The question: How much are other synagogues paying these days?

Rabbi Schwarzberg, whose formal title is director of the Morris and Gertrude Bienenfeld Department of Jewish Career Development and Placement of the university’s Center for the Jewish Future (CJF), said he never had a clear answer; all his information was anecdotal, gleaned from conversations with congregational leaders around the country.

Now, Rabbi Schwarzberg can answer the questions, with statistics in hand.

CJF last week released the findings of what it calls the first-ever nationwide survey of the annual salaries of Modern Orthodox rabbis in the United States and Canada.
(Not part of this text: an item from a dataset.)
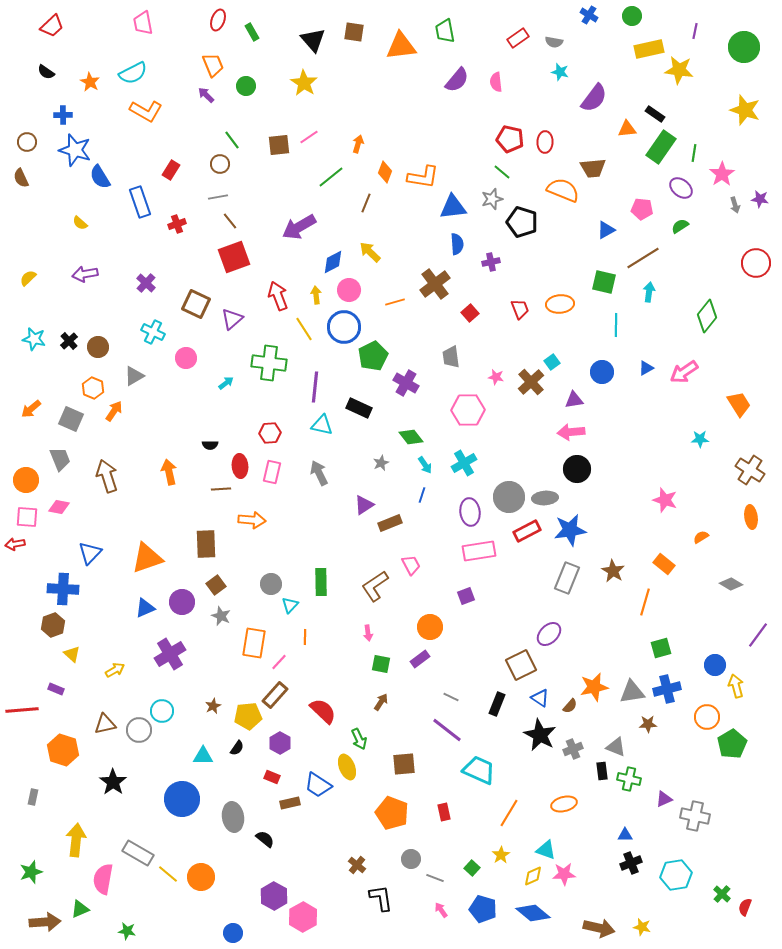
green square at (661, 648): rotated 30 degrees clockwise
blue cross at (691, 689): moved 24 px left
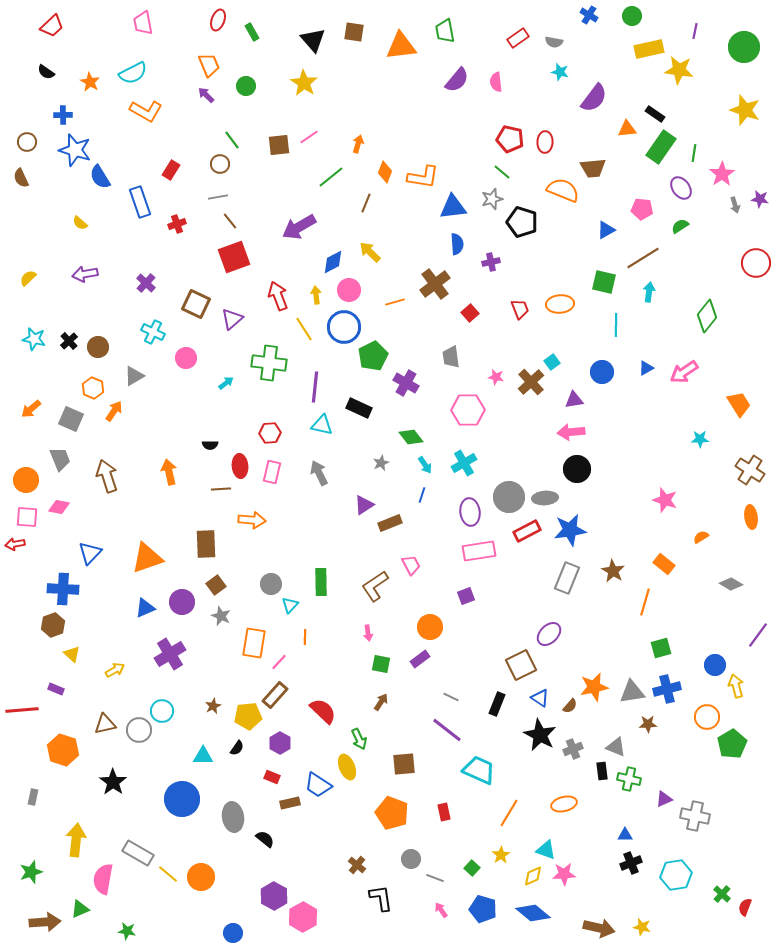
orange trapezoid at (213, 65): moved 4 px left
purple ellipse at (681, 188): rotated 15 degrees clockwise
Some 260 rabbis, representing at least half of their colleagues who work in pulpit positions or on campuses, participated in the study, Rabbi Schwarzberg said.

The main findings:

The salaries received by most Modern Orthodox rabbis “are pretty good”; “median 2017 compensation” was $90,000, “putting the rabbis squarely in the middle class.”

But their benefits, not so good. “More than half of the surveyed rabbis do not receive health benefits.”

The CJF survey included rabbis affiliated with YU, the Orthodox Union, the Rabbinical Council of America, the Young Israel movement and Yeshivat Chovevei Torah.

According to the survey, “the majority of Orthodox rabbis” do not receive health, life or disability insurance. Nor do they receive retirement benefits or housing from their synagogues. Many receive health benefits under their wives’ plans, and 60 percent supplement their income with “additional employment,” typically teaching Judaic studies in local day schools.

“We have a lot of work to do on benefits,” Rabbi Schwarzberg said, adding that he will discuss this topic soon with representatives of the OU and RCA. “The thing that worries me the most is … the security of retirement. To encourage the best and the brightest to go into the rabbinate, the emphasis has to be on the benefits.”

“In the rabbinate,” Rabbi Schwartzberg said, there is no such thing as a part-time rabbi, just a part-time salary.”

The Modern Orthodox pulpit rabbi is better paid than members of the charedi rabbinate, he said, but trail colleagues in the Reform and Conservative movements, whose annual salaries, according to recent studies, are in the low-to-medium six-figure range. Rabbinic salaries in big cities like New York City and Los Angeles, Rabbi Schwarzberg said, are usually higher than in smaller cities.

“Contrary to some thought, becoming an Orthodox rabbi doesn’t mean one has to live as frugally as possible,” said Rabbi Schwarzberg, who formerly worked as a pulpit rabbi in Highland Park, N.J. “Rabbinic compensation has improved over the past few years. This is largely due to supply and demand — there is a greater demand but a limited supply of well-trained rabbis.”